● **Documento**
Para tornar claro o que vou dizer, chamarei Poesia à poesia em si, poesia à relação do homem com a Poesia e poema à linguagem da poesia.
A Poesia
A Poesia existe em si – independente do homem. Realidade das coisas, ela existe mesmo onde ninguém a vê e onde ninguém a conhece.
O homem da nossa época vê maravilhosas fotografias dos anéis de Saturno. É possível que nas futuras viagens interplanetárias o homem possa desembarcar em Saturno e caminhar através da sua beleza, conhecendo a sua Poesia. Mas assim como a beleza já existia antes de o homem ali ter chegado, assim também a Poesia de Saturno é anterior às viagens no espaço, às fotografias dos observatórios e até ao facto de sabermos que Saturno existe e tem anéis.
Pois a Poesia é a própria existência das coisas e si, como realidade inteira, independente daquele que a conhece.
Porque não somos nós que criamos o mundo.
Se o poeta procura tanto a solidão, não é só para fugir ao rumor e à agitação, mas também para ver as coisas, quando elas estão sozinhas. A emoção que sentimos ao entrar numa casa deserta ou num jardim abandonado, é a emoção da vermos como as coisas sem nós existem, na sua própria realidade, em si. É com esse em si que o poeta quer entrar em relação.

● **Dados apresentados**
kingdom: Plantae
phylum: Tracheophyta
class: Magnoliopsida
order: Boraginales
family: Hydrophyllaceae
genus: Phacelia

● **Tarefas a resolver**
**1.** Reproduza o trecho do texto sobre a Poesia desde "Porque não somos" até "entrar em relação.", inclusive.
**2.** Escreva a parte seguinte do texto sobre a Poesia, a começar depois da última frase apresentada.

● **Respostas às tarefas**
**1.**
Porque não somos nós que criamos o mundo.
Se o poeta procura tanto a solidão, não é só para fugir ao rumor e à agitação, mas também para ver as coisas, quando elas estão sozinhas. A emoção que sentimos ao entrar numa casa deserta ou num jardim abandonado, é a emoção da vermos como as coisas sem nós existem, na sua própria realidade, em si. É com esse em si que o poeta quer entrar em relação.

**2.**
A poesia
A poesia é a relação do homem Poesia. Ou melhor: a poesia é a relação pura do homem com as coisas. Isto é: uma relação do homem com a realidade, tomando-a na sua pura existência.
O poeta é aquele que vive com as coisas, que está atento ao Real, que sabe que as coisas existem.
Pascoaes diz:
Ninguém contempla as coisas admirado;
Dir-se-á que tudo é simples e vulgar...
E se olho a Terra, a flor, o céu doirado.
Que infinda comoção mo faz sonhar!
Esta relação com a realidade é essencialmente encontro e não conhecimento.
A atitude do homem de ciência perante a Realidade é igual à atitude dum anatomista perante um corpo morto que ele estuda e analisa.
A atitude do poeta perante a Realidade é igual à atitude do amante perante um corpo vivo com o qual ele se encontra, vive, se une e se confunde.
A poesia só é conhecimento por consequência, isto é, na medida em que de todo o encontro nasce necessariamente conhecimento.
O poeta não tem curiosidade do Real, mas sim necessidade do Real. A verdadeira ânsia dos poetas é uma ânsia de fusão e de unificação com as coisas.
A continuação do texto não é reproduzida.